▶ **Task prompt**
Using the records below, transcribe exactly only the lines from the one with "right eye: (125, 61)" through the end, both included, and drop every picture.

▶ **Images with bounding boxes**
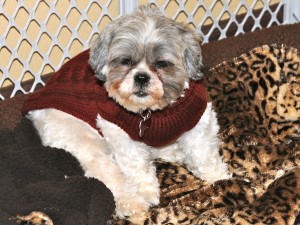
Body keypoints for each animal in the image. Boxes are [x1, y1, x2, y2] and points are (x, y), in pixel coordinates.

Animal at [25, 4, 230, 221]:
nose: (141, 77)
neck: (152, 112)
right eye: (125, 61)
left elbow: (203, 153)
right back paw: (132, 202)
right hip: (80, 138)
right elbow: (137, 167)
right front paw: (147, 192)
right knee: (108, 175)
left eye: (161, 64)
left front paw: (218, 176)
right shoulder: (119, 132)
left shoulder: (198, 118)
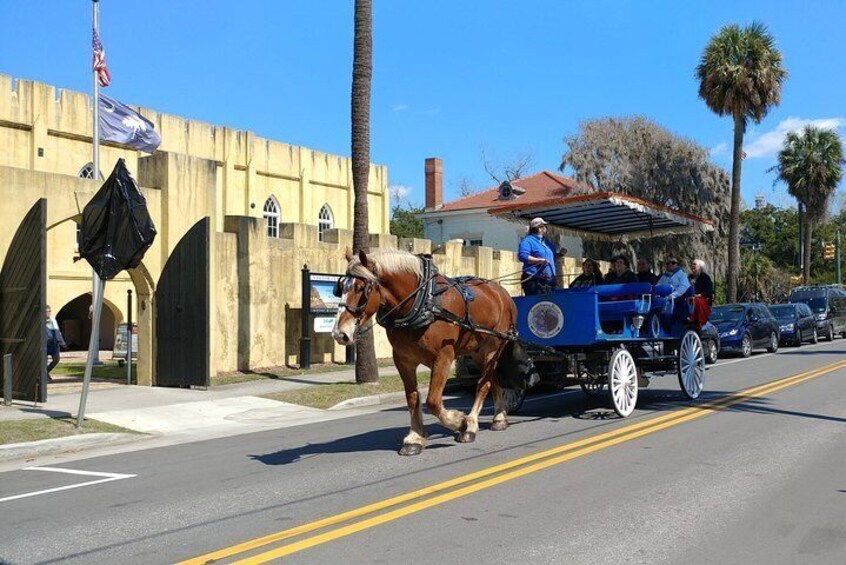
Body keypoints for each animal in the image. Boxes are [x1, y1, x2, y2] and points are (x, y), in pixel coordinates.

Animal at [334, 249, 520, 456]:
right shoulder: (403, 360)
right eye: (339, 287)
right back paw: (499, 416)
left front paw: (459, 422)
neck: (423, 302)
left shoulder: (443, 357)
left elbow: (432, 400)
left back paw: (471, 424)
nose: (340, 334)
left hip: (493, 348)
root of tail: (502, 293)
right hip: (477, 353)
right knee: (491, 379)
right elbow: (413, 398)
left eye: (360, 288)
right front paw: (415, 437)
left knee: (483, 384)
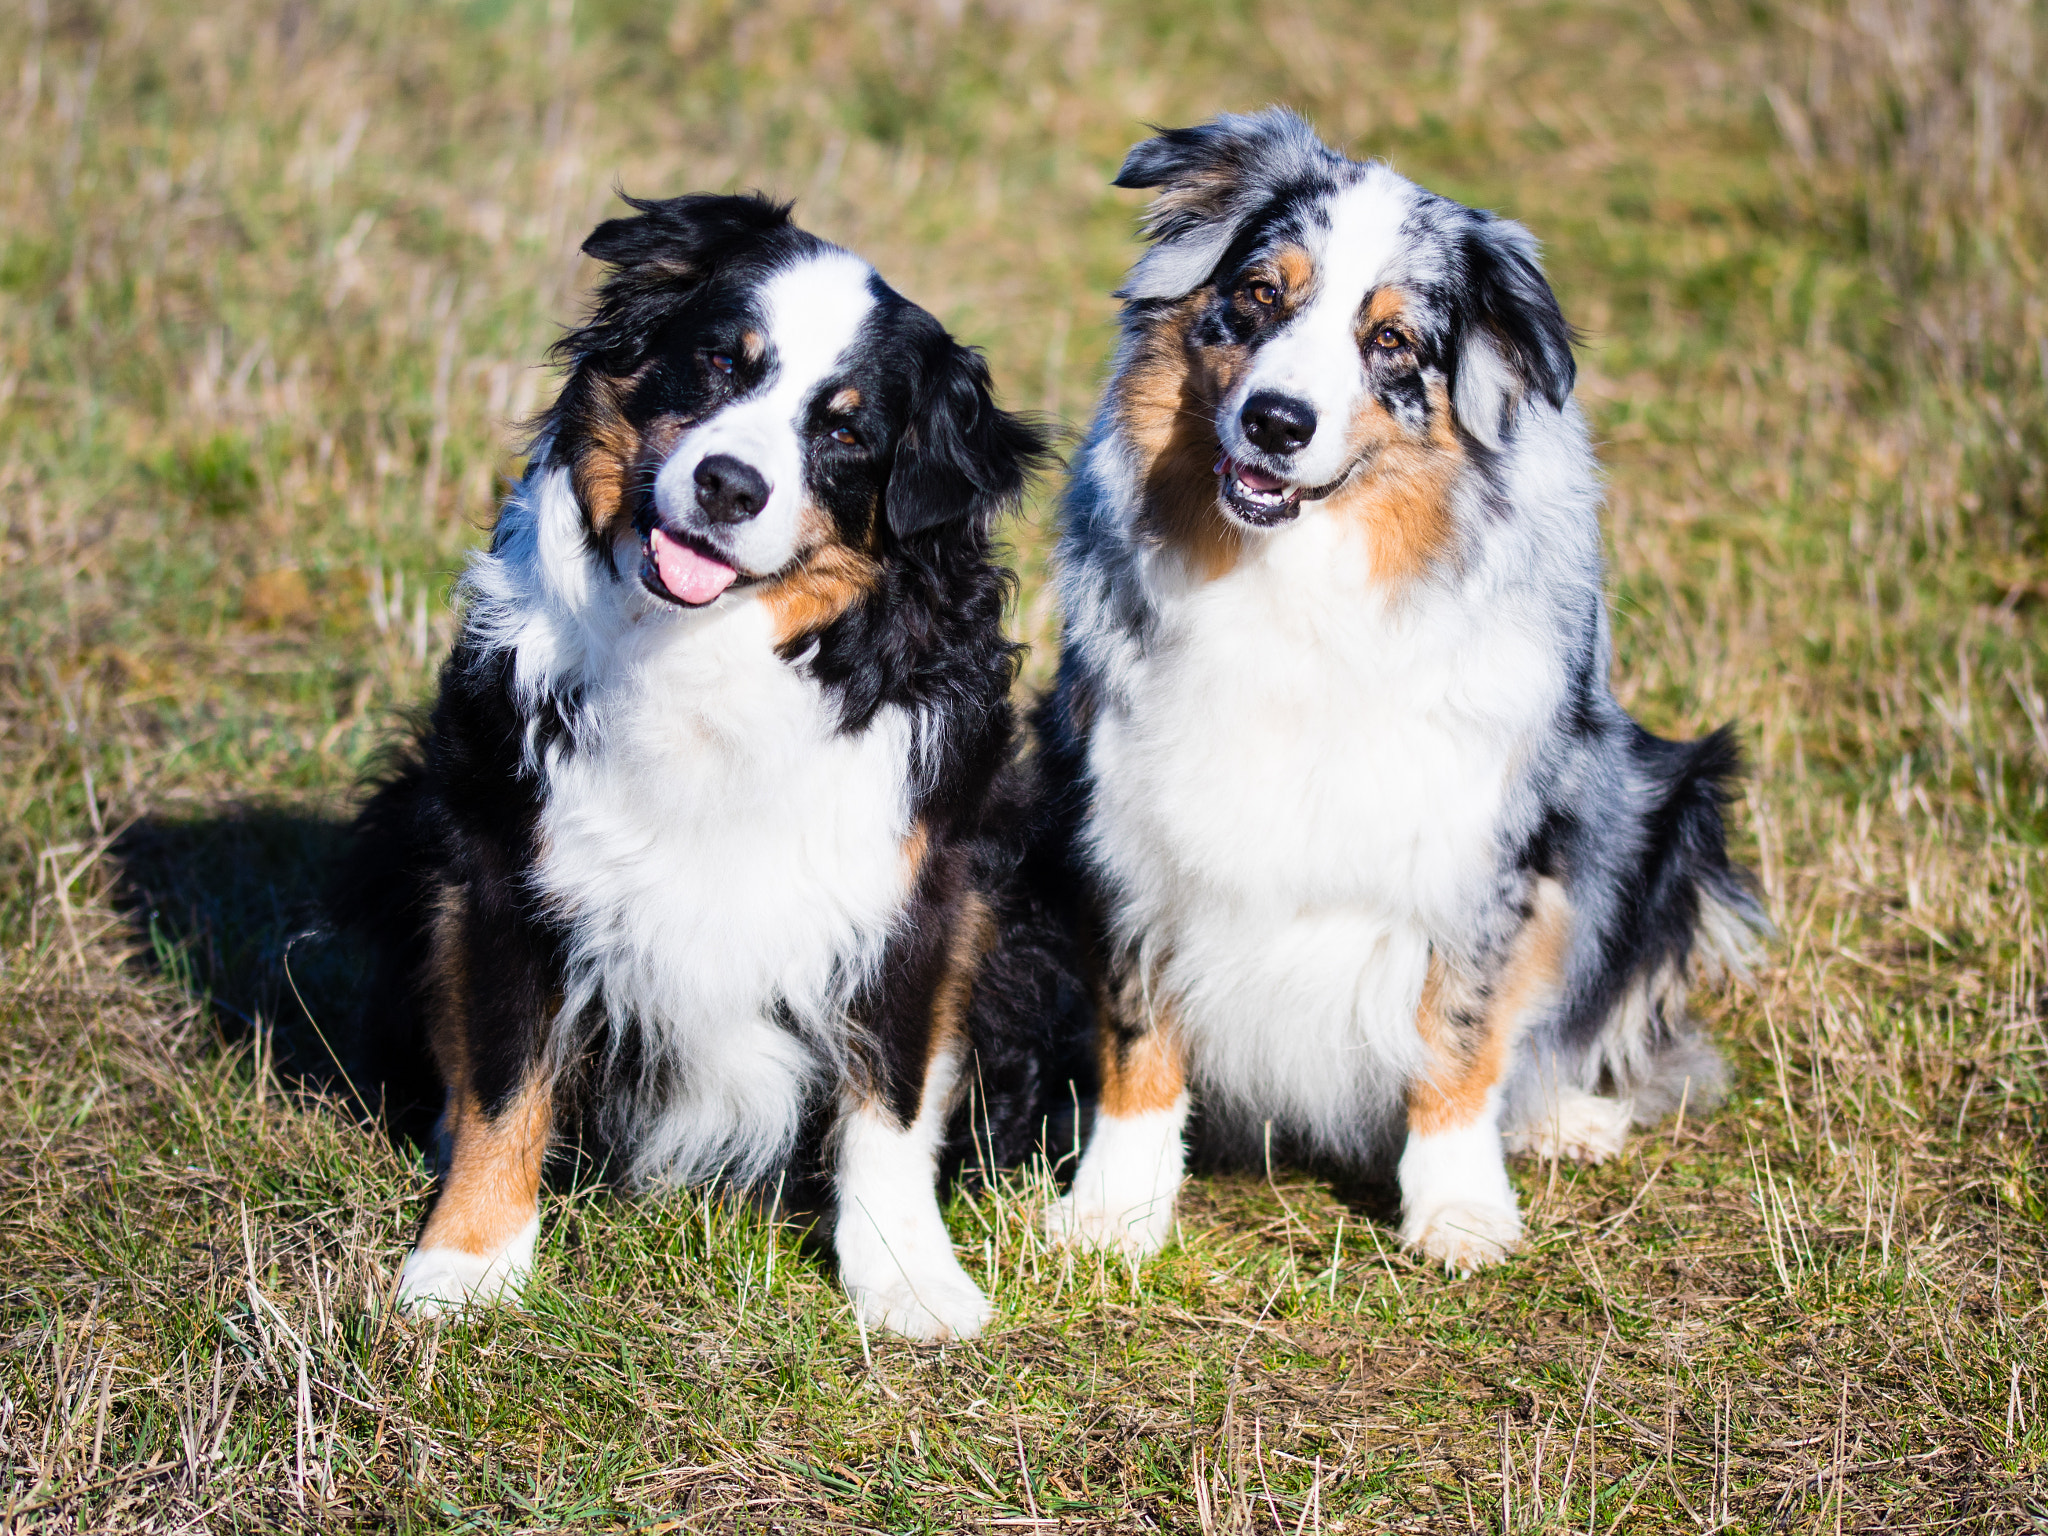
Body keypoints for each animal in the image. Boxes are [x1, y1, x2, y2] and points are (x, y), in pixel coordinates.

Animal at [331, 192, 1089, 1343]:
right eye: (723, 363)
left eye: (845, 430)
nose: (727, 484)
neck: (713, 654)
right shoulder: (509, 863)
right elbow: (506, 1078)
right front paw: (467, 1263)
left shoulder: (922, 890)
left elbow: (894, 1090)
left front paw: (906, 1279)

▶ **Reply to the exercise**
right eye: (125, 61)
left elbow: (203, 153)
right back paw: (132, 202)
right hip: (80, 138)
right elbow: (137, 167)
right front paw: (147, 192)
right knee: (108, 175)
left eye: (161, 64)
left front paw: (218, 176)
right shoulder: (119, 132)
left shoulder: (198, 118)
Body keypoints for each animal in the image. Boxes are [x1, y1, x2, y2] and points are (x, y), in pixel coordinates.

Animal at [334, 249, 520, 456]:
right shoulder: (403, 360)
right eye: (339, 287)
right back paw: (499, 416)
left front paw: (459, 422)
neck: (423, 302)
left shoulder: (443, 357)
left elbow: (432, 400)
left back paw: (471, 424)
nose: (340, 334)
left hip: (493, 348)
root of tail: (502, 293)
right hip: (477, 353)
right knee: (491, 379)
right elbow: (413, 398)
left eye: (360, 288)
right front paw: (415, 437)
left knee: (483, 384)
Body keypoints for each animal in the image. Boxes are [x1, y1, x2, y2] and points are (x, y), in pixel coordinates.

Animal at [331, 192, 1089, 1343]:
right eye: (723, 363)
left eye: (845, 430)
nose: (727, 484)
neck: (713, 654)
right shoulder: (509, 863)
right elbow: (506, 1078)
right front paw: (467, 1263)
left shoulder: (922, 890)
left elbow: (894, 1090)
left front paw: (906, 1279)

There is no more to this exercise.